Saturday, May 12, 2012

Book Review: Damascus Nights (1989) by Rafik Schami

In One Thousand and One Nights, the great Arab classic of fantasy and adventure, Scheherazade tells 1,001 stories to her husband King Shahryar. The king has killed every one of his previous wives after one night of marriage. Clever Scheherazade keeps herself alive by telling the king a new story every night but leaving it unfinished by dawn. The king keeps her alive in order to hear the end of the story the next night. In this way Scheherazade keeps herself alive until the king eventually realizes the error of his ways and agrees to spare her life.

Rafik Schami takes the basic concept of this classic of Arabian literature and sets it in Damascus in 1959. Salim the Coachman, a famous storyteller who has spent most his life driving a coach between Damascus and Beirut, is visited in a dream by his good fairy. The fairy tells him that she's the one who's helped make him a great storyteller, but now she's retiring and he will lose his voice. She's asked the king fairy for a favour on Salim's behalf: if he receives seven unique gifts within three months he will regain his voice and once again be a great storyteller. Salim has seven friends who gather at his house once a week to listen to his stories. They try everything to bring back his voice, but nothing, not special food or trips away, works to return Salim's voice. Finally, the friends get the idea to take it in turns telling a story to Salim, and, after he's been told seven stories, Salim does get his voice back.

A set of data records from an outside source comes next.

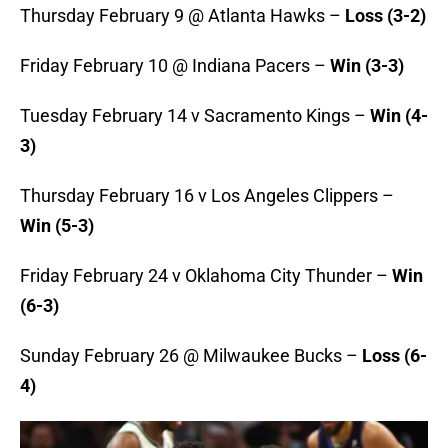
Thursday February 9 @ Atlanta Hawks –
Loss (3-2)
Friday February 10 @ Indiana Pacers –
Win (3-3)
Tuesday February 14 v Sacramento Kings –
Win (4-
3)
Thursday February 16 v Los Angeles Clippers –
Win (5-3)
Friday February 24 v Oklahoma City Thunder –
Win
(6-3)
Sunday February 26 @ Milwaukee Bucks –
Loss (6-
4)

On one level this novel is a celebration of the Arab tradition of storytelling. Schami effortlessly constructs all kinds of stories, from the traditional featuring demons and fairies, to contemporary tales highlighting the character of Damascus and Syria in 1959. Schami has an amazing ability to craft story after story without repeating himself or sounding formulaic. And both his traditional and contemporary stories are equally strong. His later novels, The Dark Side of Love (review here) and The Calligrapher's Secret (review here), also demontrate this ability, but the storytelling, in both cases, is part of broader and more ambitious novels.

The political aspect of Damascus Nights is not hidden in any way. In 1959 Syria had joined with Egypt in the United Arab Republic, a short-lived attempt to create a pan-Arab nation. Not only had Syria lost its political independence, the age of the secret police and the midnight knock on the door was in full bloom. The fact that Salim and his friends get together for traditional storytelling is clearly shown to be a result of other kinds of speech having become so dangerous. For every traditional story in Damascus Nights we get another that shows the cruelty and injustice of contemporary Syria. Like Scheherazade, Salim and his friends are telling tales to stay safe; any other kind of conversation can lead to prison.

If you've never read anything by Schami before, this novel, as excellent as it is, is only a hint of the creative heights he reaches in his masterpiece The Dark Side of Love. Unfortunately, Schami, who lives in Germany, has done all of his writing in German and not enough of it has been translated into English. I'm sure, however, that when he wins the Nobel Prize for Literature translations of his other works will immediately follow. That's right, the Nobel Prize, and don't forget that it was me that said it first.